When it comes to updates, Toyota hasn’t been in any particular rush to introduce them. But what we have here is the GR Supra 2.0 Pro, a new entry-level version with a smaller engine, less power and less weight, but crucially also a lower price tag.
It’s been on sale in Japan for over a year and arrived in Europe last summer, but only now has it landed in the UK. Toyota GB hopes it will help reignite Supra sales, too – only 271 cars were sold here last year.
Car group tests
Visually, there’s no telling the 2.0 Pro and 3.0 Pro apart. That detailed origami-style bodywork features on both, and the only significant difference from the outside is the smaller 18-inch wheels you get on the 2.0, compared with 19-inchers on the 3.0.
Under the bonnet is where the big changes take place; out goes the smooth-revving, 335bhp 3.0-litre six-cylinder engine, and in its place is a 254bhp 2.0-litre four-cylinder. As with the larger motor, it’s not a Toyota unit – it comes from BMW (the Supra was co-developed with the BMW Z4). However the engine is a proven one, since it’s found in models such as the BMW 330i.

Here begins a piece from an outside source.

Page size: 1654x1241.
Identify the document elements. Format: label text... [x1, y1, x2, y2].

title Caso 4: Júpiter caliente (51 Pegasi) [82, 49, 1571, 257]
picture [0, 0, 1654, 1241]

Despite having less power, the new engine does bring advantages, the first one being a weight saving. The 2.0 Pro has shed 100kg, bringing the kerbweight down to 1,395kg – so it’s lighter than a Porsche 718 Cayman.
Perhaps the most important change is the price; the GR Supra 2.0 Pro starts from £45,995. That brings the cost down to a more comparable level to the 718 Cayman, but it’s also a whopping £8,345 less than the 3.0-litre car – a 15 per cent price drop.
From behind the wheel, it certainly feels like a good deal to us. The engine fires into life with a raspy exhaust note, which can be heard clearly from outside the car, but not so much from the driver’s seat. Instead, exhaust noise is pumped into the cabin via the speakers. This has been successfully applied in a number of cars, but in the Supra it’s obviously synthesised and gives the impression of trying too hard.
With 1,395kg to haul around, 254bhp and 400Nm of torque feels like a perfectly adequate amount. The Supra 2.0 isn’t blisteringly quick – Toyota says 0-62mph takes 5.2 seconds – but you never find yourself wishing for more power. The engine really gets into its stride above 2,500rpm and pulls cleanly and smoothly to 6,500rpm, with the eight-speed auto making its way through the gears very efficiently.
One highlight is the Supra’s steering, which is aided by that weight loss and really emphasises the car’s agility. The wheel is quick and feels pointy, and instils a real sense of urgency and response when you ask for quick changes in direction. It’s backed up by great body control that strikes a good balance between keeping the car flat in corners and cruising comfort. Sport mode sharpens the throttle and tightens the chassis, but the trade off is a firmer ride.
The main area where you’ll have to compromise is the level of standard kit in the Supra 2.0. There’s no carbon-fibre detailing inside, no head-up display or premium stereo, while leather sports seats and wireless phone charging are missing, too.